Spielerische Glanzpunkte gesetzt, den ersten Sieg gefeiert und am Samstag gleich an die Tabellenspitze durchgestartet.

Neuling 1899 Hoffenheim hat sein "Abenteuer Fußball-Bundesliga" mit einem Traumstart begonnen.

Der Aufsteiger hinterließ beim 3:0 (1:0)-Erfolg bei Energie Cottbus im deutschen Fußball-Oberhaus eine erste Duftmarke und war nach dem ersten "Dreier" entsprechend zufrieden.

"Sieg gibt uns Rückenwind"

"Es wäre Haarklauberei, nach Verbesserungsmöglichkeiten zu suchen. Dieser Sieg gibt uns Rückenwind und Selbstvertrauen. Ich bin vor allem mit der Spielweise meiner Mannschaft zufrieden", sagte Trainer Ralf Rangnick, der bei seiner Rückkehr in die Bundesliga erstmals gegen die Lausitzer gewann.

Der vom Software-Milliardär Dietmar Hopp unterstützte Klub aus dem 3300-Einwohner-Dorf, der einen Durchmarsch aus der Regionalliga in die Bundesliga hingelegt hatte, hatte im Stadion der Freundschaft mit reifer Spielanlage die Partie dominiert und kaum Nervosität gezeigt.

Rangnick schaut nicht auf die Tabelle

"Die Jungs waren so motiviert und heiß auf die Bundesliga: Da war es für uns ein Leichtes, gegen die Nervosität anzugehen", erklärte Hoffenheims Sportdirektor Bernhard Peters.
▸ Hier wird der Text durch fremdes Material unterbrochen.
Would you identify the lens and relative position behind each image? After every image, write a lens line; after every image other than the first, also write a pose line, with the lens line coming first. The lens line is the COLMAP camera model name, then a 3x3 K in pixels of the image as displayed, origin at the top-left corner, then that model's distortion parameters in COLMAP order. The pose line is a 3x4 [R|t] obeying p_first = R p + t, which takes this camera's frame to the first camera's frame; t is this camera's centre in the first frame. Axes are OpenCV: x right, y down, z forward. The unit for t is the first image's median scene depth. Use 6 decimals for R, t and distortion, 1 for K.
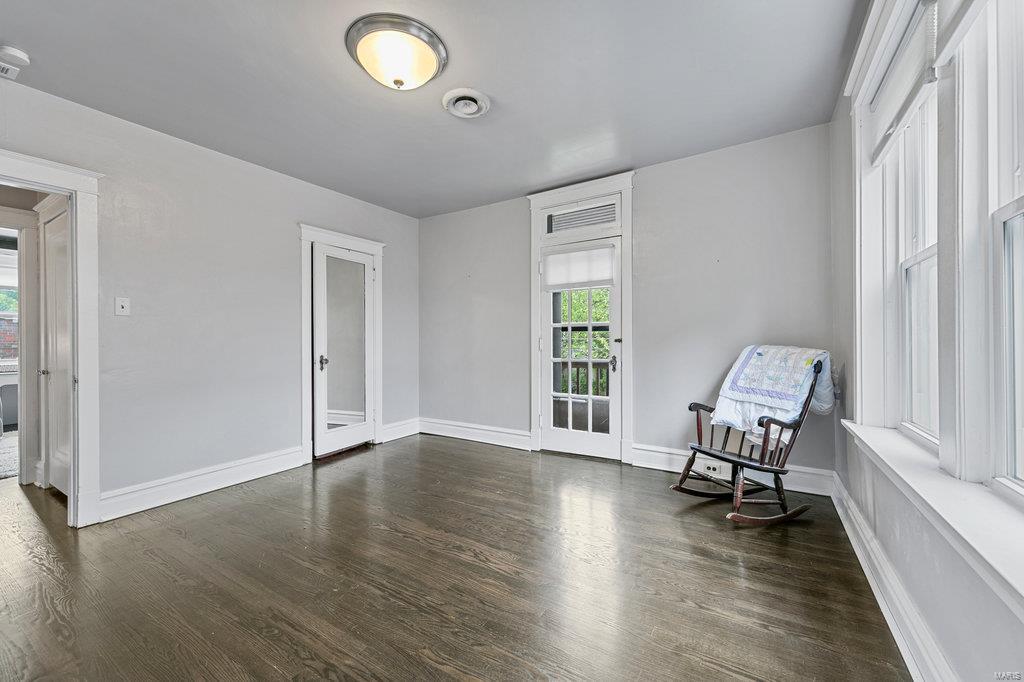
lens RADIAL K [[408.5, 0, 511.7], [0, 408.5, 343.0], [0, 0, 1]] dist [0.008754, -0.000351]
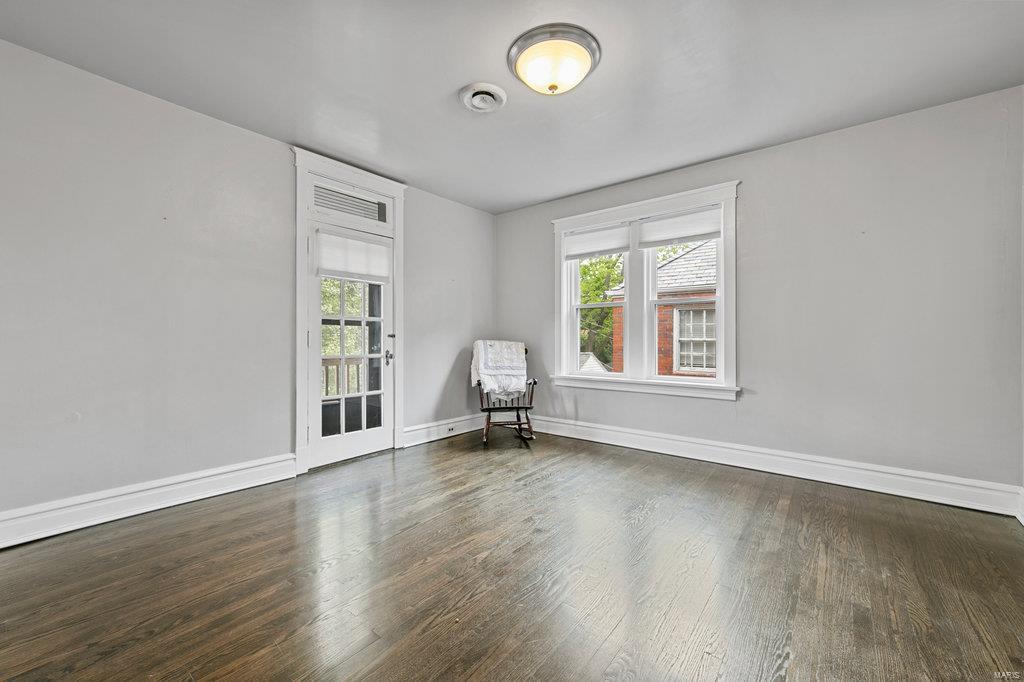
lens RADIAL K [[408.5, 0, 514.2], [0, 408.5, 339.7], [0, 0, 1]] dist [0.008754, -0.000351]
pose [[0.104694, 0.003376, 0.994499, -0.745553], [-0.001303, 0.999994, -0.003257, 0.006841], [-0.994504, -0.000955, 0.104698, 0.553332]]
Von der Tabellenführung am ersten Samstag der neuen Saison wollte Rangnick wenig wissen: "Wir sind wahrscheinlich Erster, weil Hoffenheim mit H beginnt und Schalke mit S. Ich schaue erst nach zehn Spieltagen auf die Tabelle."

Bescheidener Matchwinner

Trotz einer beeindruckenden Teamleistung avancierte Vedad Ibisevic zum Matchwinner auf Hoffenheimer Seite. Der bosnische Nationalspieler traf mit einem Doppelpack (16. und 76.) und bereitete den Treffer von Sturmkollege Demba Ba (54.) vor.

Mit sechs Torschüssen gab Ibisevic die meisten aller eingesetzten Spieler ab. Aufgrund des "Doppelpacks" und seiner Vorlage führt er zunächst die Scorerliste der Liga an. Im Trikot von 1899 wird Ibisevic in dieser Saison seine bisherige Bundesliga-Bestmarke von sechs Toren in 24 Partien angreifen. In der Saison 2006/07 spielte er für Alemannia Aachen.

Rangnick gefiel die Leistung des Angreifers sehr: "Er hat ein geiles Spiel gemacht." Ibisevic selbst blieb jedoch bescheiden. "Dass ich das erste Bundesliga-Tor für Hoffenheim gemacht habe, ist eine schöne Geschichte. Aber das Wichtigste ist, dass die Mannschaft gewonnen hat", sagte der 24-Jährige.

Kampfansage an die Liga

Genugtuung empfand Rangnick nicht. "Das gibt es bei uns nicht, denn das Wort kommt von 'genug tun'. Aber wir können nie genug tun", dozierte der 50-Jährige.

Der Trainer unterstrich damit den spürbaren Ehrgeiz, mit dem das "Projekt Hoffenheim" vorangetrieben wird. "Das war nur ein Spiel. Wir haben noch weitere 33 und wir wollen weiterhin in jedem Spiel alles tun, um zu gewinnen", formulierte er eine Kampfansage an den Rest der Liga.

Nilsson verletzt ausgewechselt

Einziger Wermutstropfen für die Hoffenheimer war der Ausfall von Innenverteidiger Per Nilsson. Der Schwede verletzte sich nach einem Luftkampf mit Mariusz Kukielka und musste zur Halbzeitpause ausgewechselt werden.

Der 25-Jährige zog sich aber nicht, wie zuerst befürchtet, einen Bruch des Augenbodens am rechten Auge zu, sondern nur eine Prellung. Das ergab eine genaue Untersuchung am Sonntag in Heidelberg.

Bei gutem Heilungsverlauf steht Nilsson möglicherweise bereits am kommenden Wochenende im Spiel gegen Borussia Mönchengladbach wieder zur Verfügung.